Last summer I bought a 2002 BMW M3 with an incredible 284,000 miles on the clock. My goal was to get the car in good shape and use it as a daily driver for the foreseeable future. While the body was in fine condition, it needed a bunch of work underneath. I’ve replaced the suspension uprights, tires, tie-rods, and a whole bunch of other stuff since. Now it finally drives like an M3, but not everything is working as it should. I that found out at an autocross with the car last week.
I wanted to see just how much the new Bilsteins and Continental ExtremeContact Sports improved handling, so I signed up for one of Lime Rock Park’s autocross events. Unlike a normal autocross, Lime Rock’s program takes place on the track’s infield course, meaning you don’t have to spend half your day chasing knocked over cones. The course, called the FCP Euro Proving Grounds, has three different configurations, with the largest spanning over half a mile. It’s essentially just a small race track with gobs of grassy runoff and nothing to hit. It’s incredibly fun; if you’re nearby I highly recommend signing up.
So What Went Wrong?
I hoped to get in a full day of lapping with my M3, but it had other plans. It only took a few faster laps to get the oil temperature to spike to 250 degrees—far from ideal, especially since I wasn’t exactly pinning redline all that much. Coolant temps remained constant, thankfully, but I didn’t feel comfortable continuing to push the engine with the oil that warm. On my second session I tried doing the course in third gear rather than second, but it didn’t help much. That was it. I waited for the oil to cool, packed up, and left.

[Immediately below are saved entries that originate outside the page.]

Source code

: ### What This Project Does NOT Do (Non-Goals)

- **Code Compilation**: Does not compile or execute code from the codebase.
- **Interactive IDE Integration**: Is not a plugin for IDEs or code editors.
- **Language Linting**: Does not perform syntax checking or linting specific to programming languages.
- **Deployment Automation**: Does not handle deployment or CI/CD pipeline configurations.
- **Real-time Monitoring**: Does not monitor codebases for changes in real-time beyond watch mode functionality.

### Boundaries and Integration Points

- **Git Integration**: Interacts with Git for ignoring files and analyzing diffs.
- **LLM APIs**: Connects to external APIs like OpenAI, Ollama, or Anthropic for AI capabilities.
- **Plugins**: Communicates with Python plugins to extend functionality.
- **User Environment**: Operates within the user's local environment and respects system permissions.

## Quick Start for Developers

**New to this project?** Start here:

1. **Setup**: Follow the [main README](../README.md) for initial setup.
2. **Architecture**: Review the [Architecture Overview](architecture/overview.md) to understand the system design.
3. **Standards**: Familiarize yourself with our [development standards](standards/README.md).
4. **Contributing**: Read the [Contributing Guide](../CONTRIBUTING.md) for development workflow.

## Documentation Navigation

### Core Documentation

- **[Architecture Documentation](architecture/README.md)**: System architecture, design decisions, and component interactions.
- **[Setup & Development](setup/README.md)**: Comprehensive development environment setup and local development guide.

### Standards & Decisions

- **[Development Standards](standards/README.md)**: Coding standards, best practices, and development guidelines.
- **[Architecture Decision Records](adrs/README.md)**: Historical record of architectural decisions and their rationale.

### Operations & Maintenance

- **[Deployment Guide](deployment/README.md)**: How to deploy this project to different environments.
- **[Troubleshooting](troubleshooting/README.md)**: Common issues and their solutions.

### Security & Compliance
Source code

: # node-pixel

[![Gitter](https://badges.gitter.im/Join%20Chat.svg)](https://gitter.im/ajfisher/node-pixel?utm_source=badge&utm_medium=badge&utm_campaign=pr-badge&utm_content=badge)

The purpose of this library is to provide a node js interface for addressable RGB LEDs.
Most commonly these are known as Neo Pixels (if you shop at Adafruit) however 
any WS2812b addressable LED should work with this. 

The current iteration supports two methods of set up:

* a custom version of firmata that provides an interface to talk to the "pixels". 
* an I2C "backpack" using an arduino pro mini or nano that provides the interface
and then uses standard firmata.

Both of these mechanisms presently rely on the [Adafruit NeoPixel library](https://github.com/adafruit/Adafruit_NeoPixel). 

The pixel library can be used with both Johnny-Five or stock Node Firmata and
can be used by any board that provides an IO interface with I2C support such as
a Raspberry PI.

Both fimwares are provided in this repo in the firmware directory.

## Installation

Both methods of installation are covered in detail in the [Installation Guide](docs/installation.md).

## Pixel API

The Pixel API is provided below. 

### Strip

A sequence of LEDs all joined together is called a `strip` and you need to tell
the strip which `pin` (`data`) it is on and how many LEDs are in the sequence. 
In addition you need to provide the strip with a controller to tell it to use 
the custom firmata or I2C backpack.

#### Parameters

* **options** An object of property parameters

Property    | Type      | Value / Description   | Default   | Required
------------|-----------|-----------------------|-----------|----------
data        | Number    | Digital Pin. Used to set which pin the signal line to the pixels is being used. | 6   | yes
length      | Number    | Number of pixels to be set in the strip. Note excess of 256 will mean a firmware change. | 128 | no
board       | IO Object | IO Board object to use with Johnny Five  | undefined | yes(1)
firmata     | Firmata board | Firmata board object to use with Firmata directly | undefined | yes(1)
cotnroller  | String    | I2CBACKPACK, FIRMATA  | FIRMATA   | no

The culprit? Probably the oil cooler. It’s the original factory unit that’s been there since it left the dealership two decades ago, and it’s seen its fair share of debris impacts since. These coolers are known to degrade over time, so I’m not surprised it wasn’t working well. If you’ve been following this project, you’ll know I was experiencing similar oil temperature spikes on a fun back road drive with friends back in May, but it’s never been this bad before.

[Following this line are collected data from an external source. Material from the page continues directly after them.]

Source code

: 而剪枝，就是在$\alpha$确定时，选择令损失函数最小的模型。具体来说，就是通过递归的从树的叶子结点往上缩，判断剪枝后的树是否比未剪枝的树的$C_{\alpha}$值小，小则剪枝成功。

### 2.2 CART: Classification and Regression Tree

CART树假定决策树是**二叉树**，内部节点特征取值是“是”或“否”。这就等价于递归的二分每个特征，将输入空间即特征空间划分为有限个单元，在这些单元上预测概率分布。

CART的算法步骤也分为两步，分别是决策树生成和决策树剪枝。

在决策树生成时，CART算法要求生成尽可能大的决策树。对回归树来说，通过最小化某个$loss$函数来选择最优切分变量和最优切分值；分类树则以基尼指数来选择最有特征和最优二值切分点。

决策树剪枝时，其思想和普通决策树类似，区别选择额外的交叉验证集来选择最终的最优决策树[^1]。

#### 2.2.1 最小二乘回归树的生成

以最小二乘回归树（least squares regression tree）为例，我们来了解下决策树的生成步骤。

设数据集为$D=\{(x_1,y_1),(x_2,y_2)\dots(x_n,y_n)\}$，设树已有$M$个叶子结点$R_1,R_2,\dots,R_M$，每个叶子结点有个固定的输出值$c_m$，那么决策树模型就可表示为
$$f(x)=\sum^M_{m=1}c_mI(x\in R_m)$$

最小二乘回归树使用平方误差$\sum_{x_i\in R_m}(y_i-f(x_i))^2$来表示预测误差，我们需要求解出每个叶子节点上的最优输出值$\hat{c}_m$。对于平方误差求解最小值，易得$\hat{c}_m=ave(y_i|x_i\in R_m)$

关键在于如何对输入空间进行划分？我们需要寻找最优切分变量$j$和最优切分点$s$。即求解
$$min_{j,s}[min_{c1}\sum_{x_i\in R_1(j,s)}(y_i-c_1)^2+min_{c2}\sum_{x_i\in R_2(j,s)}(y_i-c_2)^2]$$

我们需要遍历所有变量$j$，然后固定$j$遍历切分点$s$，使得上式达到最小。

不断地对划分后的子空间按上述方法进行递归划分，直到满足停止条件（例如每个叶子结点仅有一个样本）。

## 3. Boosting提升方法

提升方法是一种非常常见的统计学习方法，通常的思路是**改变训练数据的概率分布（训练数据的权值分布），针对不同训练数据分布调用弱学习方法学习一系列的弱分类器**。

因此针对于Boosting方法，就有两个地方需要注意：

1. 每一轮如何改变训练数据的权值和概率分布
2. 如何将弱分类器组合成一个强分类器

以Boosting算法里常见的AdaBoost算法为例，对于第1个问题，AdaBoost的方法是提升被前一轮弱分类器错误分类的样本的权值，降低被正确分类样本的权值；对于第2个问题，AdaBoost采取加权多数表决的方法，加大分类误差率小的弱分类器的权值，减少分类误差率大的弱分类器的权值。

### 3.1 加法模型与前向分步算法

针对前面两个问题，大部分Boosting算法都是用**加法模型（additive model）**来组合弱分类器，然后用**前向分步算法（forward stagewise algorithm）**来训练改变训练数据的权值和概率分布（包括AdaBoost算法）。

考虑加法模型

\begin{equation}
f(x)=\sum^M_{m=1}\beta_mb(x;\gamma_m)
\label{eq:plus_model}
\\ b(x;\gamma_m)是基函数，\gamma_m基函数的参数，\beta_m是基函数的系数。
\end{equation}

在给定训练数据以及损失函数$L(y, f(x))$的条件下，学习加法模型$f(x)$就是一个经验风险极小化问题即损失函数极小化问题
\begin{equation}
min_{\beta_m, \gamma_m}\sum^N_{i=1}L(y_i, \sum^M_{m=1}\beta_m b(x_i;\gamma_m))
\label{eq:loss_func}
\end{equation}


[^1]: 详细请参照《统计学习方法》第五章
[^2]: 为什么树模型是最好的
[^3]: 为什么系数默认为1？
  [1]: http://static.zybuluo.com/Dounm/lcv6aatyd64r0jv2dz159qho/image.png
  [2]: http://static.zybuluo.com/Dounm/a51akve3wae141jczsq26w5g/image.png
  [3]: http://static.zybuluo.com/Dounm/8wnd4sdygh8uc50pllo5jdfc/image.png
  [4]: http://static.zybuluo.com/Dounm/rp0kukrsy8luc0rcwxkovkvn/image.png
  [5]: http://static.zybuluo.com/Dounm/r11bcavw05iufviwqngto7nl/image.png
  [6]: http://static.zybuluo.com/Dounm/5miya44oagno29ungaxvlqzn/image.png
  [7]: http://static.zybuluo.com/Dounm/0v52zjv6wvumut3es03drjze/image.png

The upside is that the M3 drives way, way better on the limit than it used to. Even though I only got a handful of laps, it was easy to tell just how much the new parts have improved this car’s performance. The tire upgrade made an especially eye-opening change. Turn-in has improved dramatically, while corner speeds have jumped. There’s far more grip than before, making it easy to take advantage of the car’s inherent balance.

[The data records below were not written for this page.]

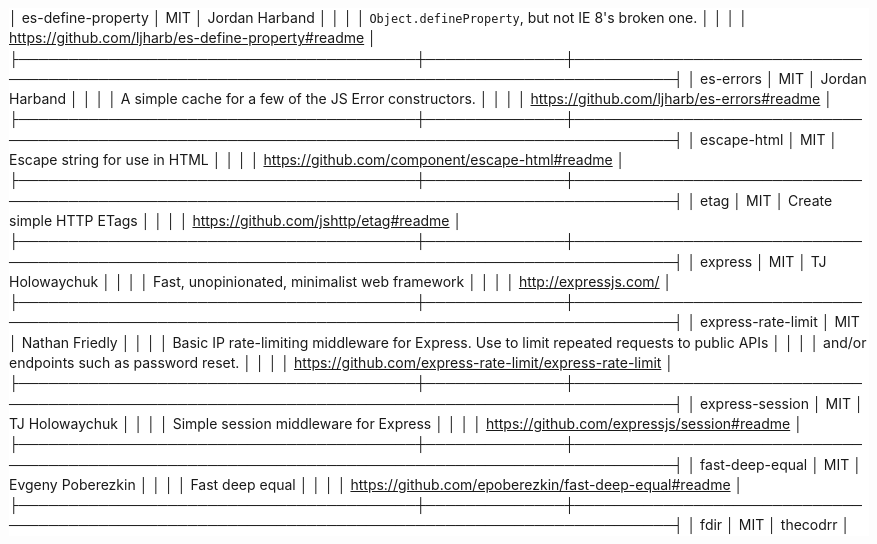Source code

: │ es-define-property                     │ MIT          │ Jordan Harband                                                                                 │
│                                        │              │ `Object.defineProperty`, but not IE 8's broken one.                                            │
│                                        │              │ https://github.com/ljharb/es-define-property#readme                                            │
├────────────────────────────────────────┼──────────────┼────────────────────────────────────────────────────────────────────────────────────────────────┤
│ es-errors                              │ MIT          │ Jordan Harband                                                                                 │
│                                        │              │ A simple cache for a few of the JS Error constructors.                                         │
│                                        │              │ https://github.com/ljharb/es-errors#readme                                                     │
├────────────────────────────────────────┼──────────────┼────────────────────────────────────────────────────────────────────────────────────────────────┤
│ escape-html                            │ MIT          │ Escape string for use in HTML                                                                  │
│                                        │              │ https://github.com/component/escape-html#readme                                                │
├────────────────────────────────────────┼──────────────┼────────────────────────────────────────────────────────────────────────────────────────────────┤
│ etag                                   │ MIT          │ Create simple HTTP ETags                                                                       │
│                                        │              │ https://github.com/jshttp/etag#readme                                                          │
├────────────────────────────────────────┼──────────────┼────────────────────────────────────────────────────────────────────────────────────────────────┤
│ express                                │ MIT          │ TJ Holowaychuk                                                                                 │
│                                        │              │ Fast, unopinionated, minimalist web framework                                                  │
│                                        │              │ http://expressjs.com/                                                                          │
├────────────────────────────────────────┼──────────────┼────────────────────────────────────────────────────────────────────────────────────────────────┤
│ express-rate-limit                     │ MIT          │ Nathan Friedly                                                                                 │
│                                        │              │ Basic IP rate-limiting middleware for Express. Use to limit repeated requests to public APIs   │
│                                        │              │ and/or endpoints such as password reset.                                                       │
│                                        │              │ https://github.com/express-rate-limit/express-rate-limit                                       │
├────────────────────────────────────────┼──────────────┼────────────────────────────────────────────────────────────────────────────────────────────────┤
│ express-session                        │ MIT          │ TJ Holowaychuk                                                                                 │
│                                        │              │ Simple session middleware for Express                                                          │
│                                        │              │ https://github.com/expressjs/session#readme                                                    │
├────────────────────────────────────────┼──────────────┼────────────────────────────────────────────────────────────────────────────────────────────────┤
│ fast-deep-equal                        │ MIT          │ Evgeny Poberezkin                                                                              │
│                                        │              │ Fast deep equal                                                                                │
│                                        │              │ https://github.com/epoberezkin/fast-deep-equal#readme                                          │
├────────────────────────────────────────┼──────────────┼────────────────────────────────────────────────────────────────────────────────────────────────┤
│ fdir                                   │ MIT          │ thecodrr                                                                                       │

What Do You Plan to Do Now?
Doing any more performance oriented driving with this M3 will have to wait until I replace the oil cooler, obviously. What I still have to decide is whether to get an OEM cooler or something aftermarket. From my research online it seems this high-performance unit from CSF is the way to go. It has twice the capacity of the stock cooler and fits right into the factory location. It’s also less expensive than the genuine BMW part.